Predator bite marks on lizard replicas coated with modelling clay (plastiline) from field predation experiments. (a) Bird mark. (b) Mark from giant ant D. quadriceps. (c) Lizard mark. (d) Mark by an omnivorous/carnivorous mammal. All photographs taken by Anthony Ferreira.

Statistical analysis

We used a Principal Component Analysis (PCA) to classify experimental sites according to their structural complexity given the analyzed environmental data by visually checking for overlapping sites in the environmental space. We performed a PCA between the three experimental sites using the eight environmental variables measured for all months to test the general structure. Additionally, we performed a PCA for each season (dry and rainy) to assess the environmental differences caused by seasonality.

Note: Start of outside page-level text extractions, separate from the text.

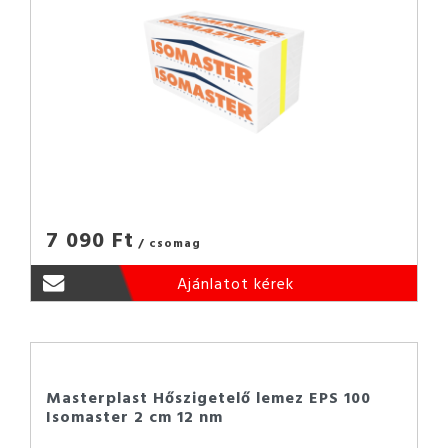
7 090 Ft
/ csomag
Ajánlatot kérek
Masterplast Hőszigetelő lemez EPS 100
Isomaster 2 cm 12 nm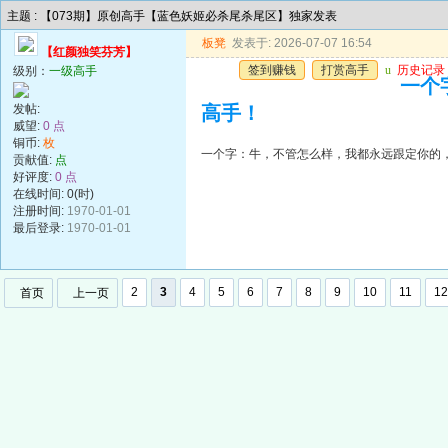
主题 : 【073期】原创高手【蓝色妖姬必杀尾杀尾区】独家发表
板凳
发表于: 2026-07-07 16:54
【红颜独笑芬芳】
签到赚钱
打赏高手
u
历史记录
级别：
一级高手
一个
发帖:
高手！
威望:
0 点
铜币:
枚
一个字：牛，不管怎么样，我都永远跟定你的
贡献值:
点
好评度:
0 点
在线时间: 0(时)
注册时间:
1970-01-01
最后登录:
1970-01-01
2
3
4
5
6
7
8
9
10
11
12
首页
上一页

Because the environmental variables had different scales, we used the command "scale = TRUE" in the prcomp function of the vegan R package. We also used a multivariate analysis of variance (MANOVA) to test for significant differences between PCA scores. The first two Principal Components (PCs) of the PCA were used as dependent variables, and experimental sites was used as a factor.

We used generalized linear mixed models (GLMMs) with binomial error distribution to quantify differences in attack rates between habitat complexity and season. We used the attack rates (1—attacked or 0—not attacked) as a binary response variable (dependent variable), habitat complexity (S1, S2 and S3) and seasons (dry and rainy) as explanatory variables (fixed effects), experimental sites (stations) and microhabitats (soil, rock and tree) as random effects. The absolute frequencies of attacks on replica body parts (head, torso and tail) were compared to the expected frequencies calculated from their relative surfaces, by means of a x2 goodness-of-fit test. In the predator class, we only consider birds, because lizards and mammals had less than five attacks on the replicas (four and three attacks, respectively), and although we recorded 14 attacks by the giant ant (Dinoponera quadriceps), ants are not counted as lizard predators11,33,34. All statistical analyses were performed with R 3.5.0 software91, and we used α < 0.05 to assess significance.